**Source passage**

******

Law professor and co-director of Columbia Law School’s Global Markets center Jeffrey Gordon admitted to Fox News that his outspoken “opposition to Judge Kavanaugh’s confirmation was not based on the allegations by Dr. Ford, per se.”
He also added that he “disbelieves” Tara Reade’s allegations “in light of extensive reporting by Vox, Politico, PBS and others” linking to a New York Magazine piece casting doubt on the allegations. However, in the case of Kavanaugh, Gordon says he "tended to believe Ford's allegations."
Gordon defended Columbia’s decision to have Biden speak at commencement, telling Campus Reform that the presidential hopeful was “invited to speak only because he had a granddaughter in the class; otherwise the University's customary non-partisanship rules would not have permitted it. But there is an exception for family members.”
Columbia Law School associate professor and petition signer Joshua Mitts, stated, "I don't see evidence of Joe Biden acting that way," Mitts said.
"I don't see a lack of commitment to judicious inquiry... what I've seen in the news is that [Biden] has called for transparency, I believe he's called for records to be released," Mitts continued.
The fact remains that records potentially pertinent to the case remain under lock and key at the University of Delaware, which refuses to release them because, as the university told Campus Reform, the records are "still being processed," and there are "many items yet to be cataloged” after the school received them in 2011.
Columbia Law School professor and member of The Center on Capitalism and Society Andrzej Rapaczynski describes himself as “one of very few Republicans on Columbia law faculty.” He explained differences between the Kavanaugh and Biden cases to Campus Reform. While Rapaczynski says he is a "Republican," Federal Election Commission records indicate that in 2006 he donated $100 to ActBlue, a liberal fundraising arm.
“To begin with, the Kavanaugh confirmation hearings came in the wake of an unprecedented, unprincipled, and nakedly partisan refusal to consider the Obama appointee to the Supreme Court, followed by the 'atomic weapon' repeal of the filibuster with respect to Supreme Court appointments,” Rapaczynski told Campus Reform.
Noting why he opposed Kavanaugh’s confirmation, the professor said, “Kavanaugh’s conduct at the confirmation hearings – entirely independently of whether the accusation of sexual misconduct against him had any merit – was below the lowest acceptable standards of judicial behavior.”

******

**Data provided**
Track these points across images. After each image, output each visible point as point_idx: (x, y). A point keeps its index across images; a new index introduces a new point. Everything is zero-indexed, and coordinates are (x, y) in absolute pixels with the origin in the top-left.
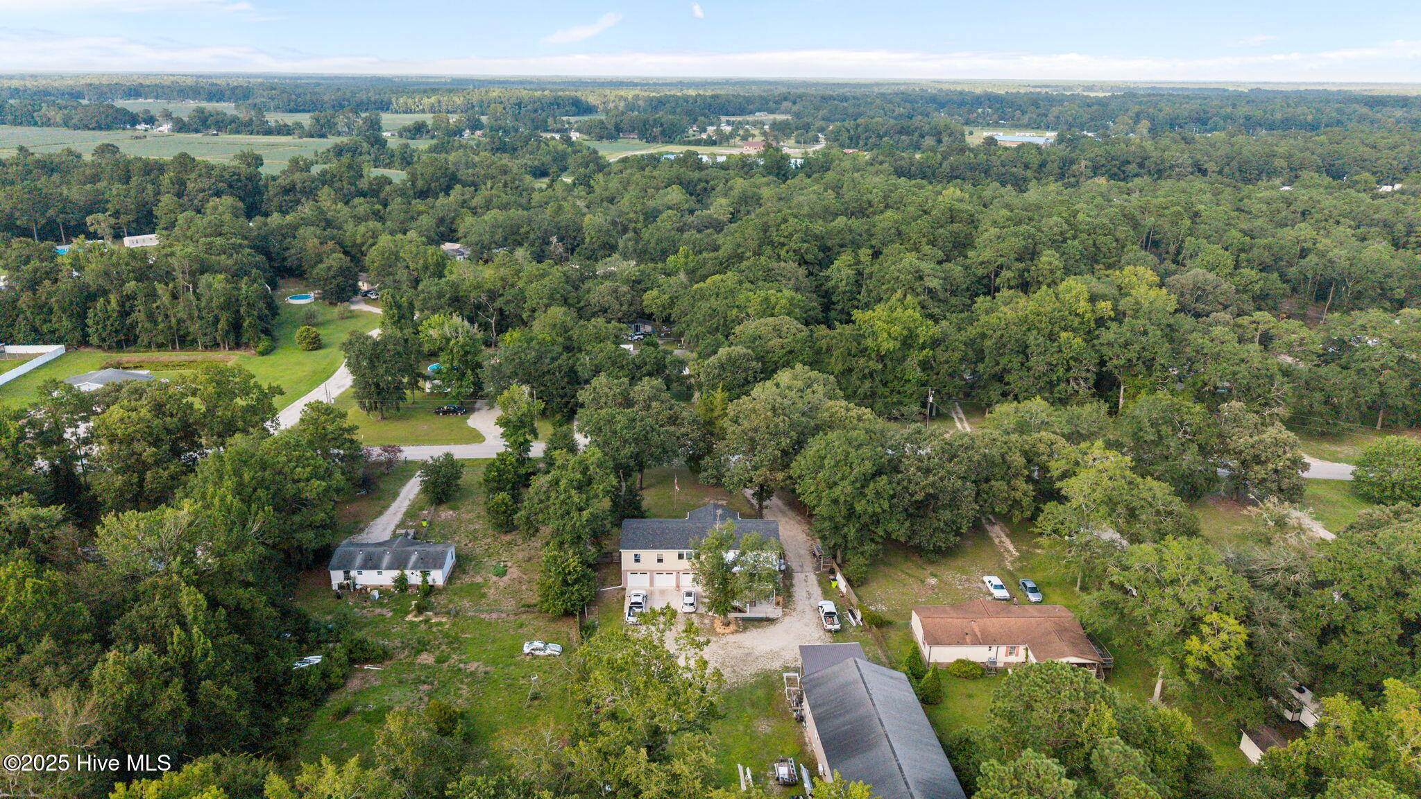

******

**List of tasks**
1 – Translate this sentence from the article about Columbia Law professors into Spanish: "He explained differences between the Kavanaugh and Biden cases to Campus Reform."
2 – Rewrite the part of the article about Columbia Law professors starting at "The fact remains" and ending at "them in 2011.", changing "lock and key" to "seal".

**Task answers**
1 – Le explicó a Campus Reform las diferencias entre los casos de Kavanaugh y Biden.

2 –
The fact remains that records potentially pertinent to the case remain under seal at the University of Delaware, which refuses to release them because, as the university told Campus Reform, the records are "still being processed," and there are "many items yet to be cataloged” after the school received them in 2011.